Word for word, write the lines below out again, with no pictures.

(RECORDS SHOWN Opens)

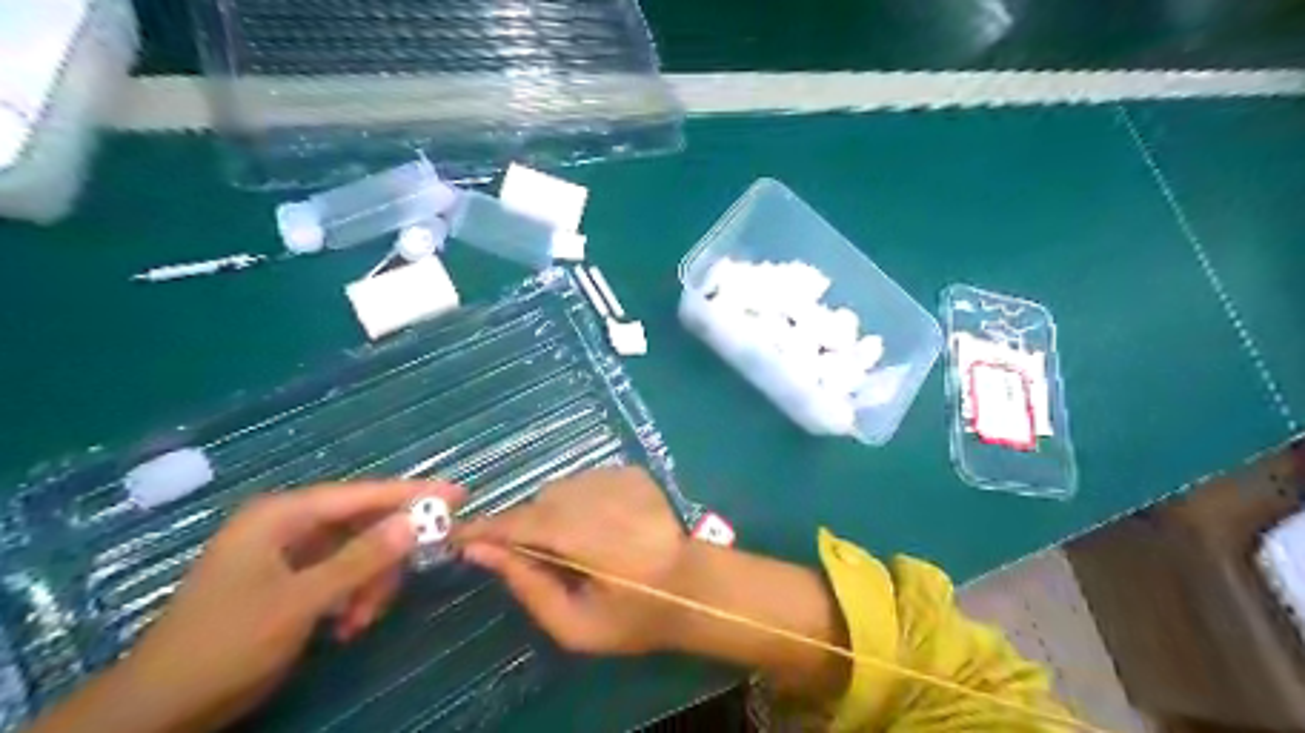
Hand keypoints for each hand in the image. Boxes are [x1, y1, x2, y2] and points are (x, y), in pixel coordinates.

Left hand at [26, 481, 467, 732]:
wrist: (161, 710)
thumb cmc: (226, 644)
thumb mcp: (301, 601)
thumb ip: (362, 558)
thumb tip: (417, 521)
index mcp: (282, 515)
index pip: (363, 494)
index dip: (413, 494)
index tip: (459, 494)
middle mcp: (287, 525)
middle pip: (363, 524)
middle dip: (385, 557)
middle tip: (404, 583)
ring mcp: (288, 553)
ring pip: (357, 553)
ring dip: (369, 585)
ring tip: (359, 620)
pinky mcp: (290, 579)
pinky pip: (342, 574)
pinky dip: (353, 596)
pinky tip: (346, 625)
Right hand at [456, 468, 847, 701]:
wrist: (695, 585)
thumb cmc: (635, 615)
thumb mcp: (575, 624)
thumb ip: (526, 584)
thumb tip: (482, 552)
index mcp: (577, 534)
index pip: (514, 523)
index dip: (482, 529)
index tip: (457, 537)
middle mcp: (591, 494)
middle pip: (537, 502)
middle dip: (525, 526)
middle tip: (538, 558)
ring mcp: (614, 476)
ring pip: (561, 489)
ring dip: (555, 513)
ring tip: (577, 544)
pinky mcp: (630, 472)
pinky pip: (587, 482)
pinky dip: (582, 501)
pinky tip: (603, 526)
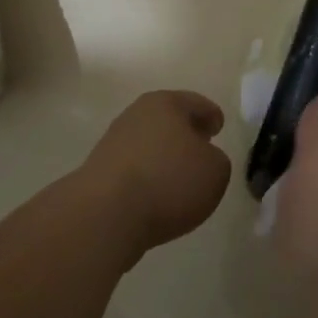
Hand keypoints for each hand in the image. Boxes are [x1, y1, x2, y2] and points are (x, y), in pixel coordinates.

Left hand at [80, 91, 231, 258]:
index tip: (218, 128)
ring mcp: (114, 142)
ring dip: (164, 155)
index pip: (196, 103)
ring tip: (179, 177)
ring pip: (149, 143)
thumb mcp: (216, 171)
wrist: (106, 213)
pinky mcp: (99, 170)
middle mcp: (137, 114)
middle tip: (201, 149)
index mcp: (166, 103)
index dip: (211, 115)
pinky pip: (134, 168)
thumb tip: (201, 160)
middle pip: (168, 119)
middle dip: (185, 133)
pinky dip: (147, 176)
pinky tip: (155, 195)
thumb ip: (216, 160)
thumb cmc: (169, 180)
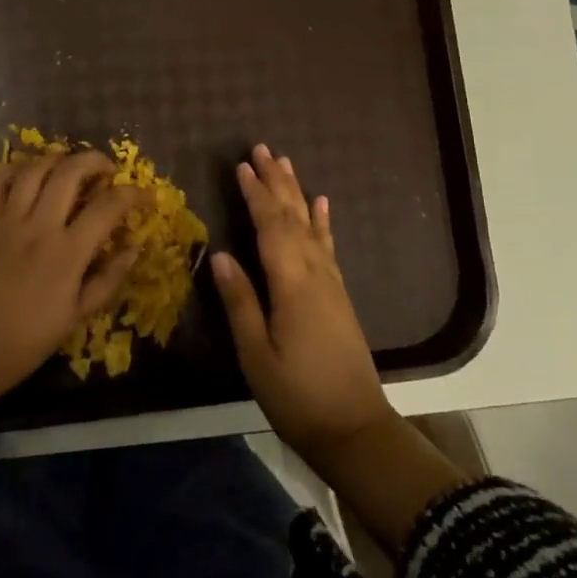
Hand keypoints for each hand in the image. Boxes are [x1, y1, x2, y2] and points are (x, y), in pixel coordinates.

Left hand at [0, 150, 146, 402]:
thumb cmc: (26, 340)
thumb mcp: (75, 317)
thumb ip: (107, 280)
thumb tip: (133, 249)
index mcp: (68, 252)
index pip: (108, 207)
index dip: (133, 195)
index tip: (146, 196)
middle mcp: (40, 226)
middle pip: (70, 172)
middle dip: (95, 161)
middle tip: (108, 169)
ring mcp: (8, 221)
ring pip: (34, 169)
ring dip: (57, 159)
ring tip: (71, 166)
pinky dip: (15, 170)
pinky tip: (29, 173)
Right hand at [211, 144, 393, 457]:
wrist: (355, 429)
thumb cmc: (298, 396)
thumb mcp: (257, 354)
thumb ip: (240, 301)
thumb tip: (221, 254)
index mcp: (292, 284)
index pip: (270, 227)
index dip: (255, 194)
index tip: (241, 165)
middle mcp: (315, 273)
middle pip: (293, 217)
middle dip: (276, 182)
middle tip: (262, 149)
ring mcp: (331, 283)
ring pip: (311, 225)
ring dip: (297, 193)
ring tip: (286, 164)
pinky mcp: (338, 295)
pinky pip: (328, 246)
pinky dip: (322, 222)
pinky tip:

(RECORDS SHOWN Closes)

WORKED SOLUTION:
Hand keypoints for each hand in the image. Boxes are [x1, y1, x2, y2] and points are (x, y), in pixel coordinates.

Left hand at [26, 481, 467, 732]:
wrist: (161, 710)
thumb cmc: (226, 644)
thumb mcp: (301, 601)
thumb ip: (362, 558)
thumb tip: (417, 521)
index mcp: (282, 515)
index pip: (363, 494)
index dip: (413, 494)
index tip: (459, 494)
middle mcp: (287, 525)
middle pip: (363, 524)
middle dip: (385, 557)
middle tip: (404, 583)
ring mcp: (288, 553)
ring pip: (357, 553)
ring dip: (369, 585)
ring tip: (359, 620)
pinky mcp: (290, 579)
pinky pip: (342, 574)
pinky dip: (353, 596)
pinky tip: (346, 625)
Right hand at [456, 468, 847, 701]:
wrist: (695, 585)
thumb cmc: (635, 615)
thumb mcp: (575, 624)
thumb ip: (526, 584)
thumb tip: (482, 552)
index mcp: (577, 534)
index pip: (514, 523)
index dip: (482, 529)
index tip: (457, 537)
middle mcp: (591, 494)
middle pip: (537, 502)
middle dip: (525, 526)
middle tip: (538, 558)
ring mcp: (614, 476)
ring pip: (561, 489)
ring dip: (555, 513)
ring tip: (577, 544)
pinky mcp: (630, 472)
pinky pip: (587, 482)
pinky dip: (582, 501)
pinky tip: (603, 526)
Hand keypoints for each hand in the image. Boxes are [x1, y1, x2, y2] and points are (x, y), in pixel coordinates.

Left hand at [80, 91, 231, 258]:
index tip: (218, 128)
ring mcp: (114, 142)
ring dip: (164, 155)
index pip: (196, 103)
ring tip: (179, 177)
ring pip: (149, 143)
thumb mcp: (216, 171)
wrist: (106, 213)
pinky mcp: (99, 170)
middle mcp: (137, 114)
middle tip: (201, 149)
index mcp: (166, 103)
index dip: (211, 115)
pinky pip: (134, 168)
thumb tip: (201, 160)
middle pip: (168, 119)
middle dip: (185, 133)
pinky dip: (147, 176)
pinky tip: (155, 195)
thumb ip: (216, 160)
thumb cmc: (169, 180)
Hand keypoints for each hand in the image. Boxes are [x1, y1, x2, y2] and points are (x, y), in pixel coordinates.

Left hand at [0, 150, 146, 402]:
thumb cmc: (26, 340)
thumb mcp: (75, 317)
thumb ip: (107, 280)
thumb tip: (133, 249)
index mcp: (68, 252)
index pip: (108, 207)
index dip: (133, 195)
index tip: (146, 196)
middle mcp: (40, 226)
middle pip: (70, 172)
middle dip: (95, 161)
middle tip: (108, 169)
ring mcp: (8, 221)
ring pip: (34, 169)
ring dip: (57, 159)
ring tip: (71, 166)
pinky dip: (15, 170)
pinky tip: (29, 173)
Right hand at [211, 144, 393, 457]:
wrist: (355, 429)
thumb cmc: (298, 396)
thumb mcp: (257, 354)
thumb ip: (240, 301)
thumb tip: (221, 254)
index mcp: (292, 284)
index pip: (270, 227)
index dip: (255, 194)
index tip: (241, 165)
middle mcp: (315, 273)
middle pip: (293, 217)
middle dip: (276, 182)
middle tip: (262, 149)
ring mcp: (331, 283)
ring pip: (311, 225)
ring dip: (297, 193)
ring tip: (286, 164)
pinky mcp: (338, 295)
pinky pip: (328, 246)
pinky dip: (322, 222)
pinky tip:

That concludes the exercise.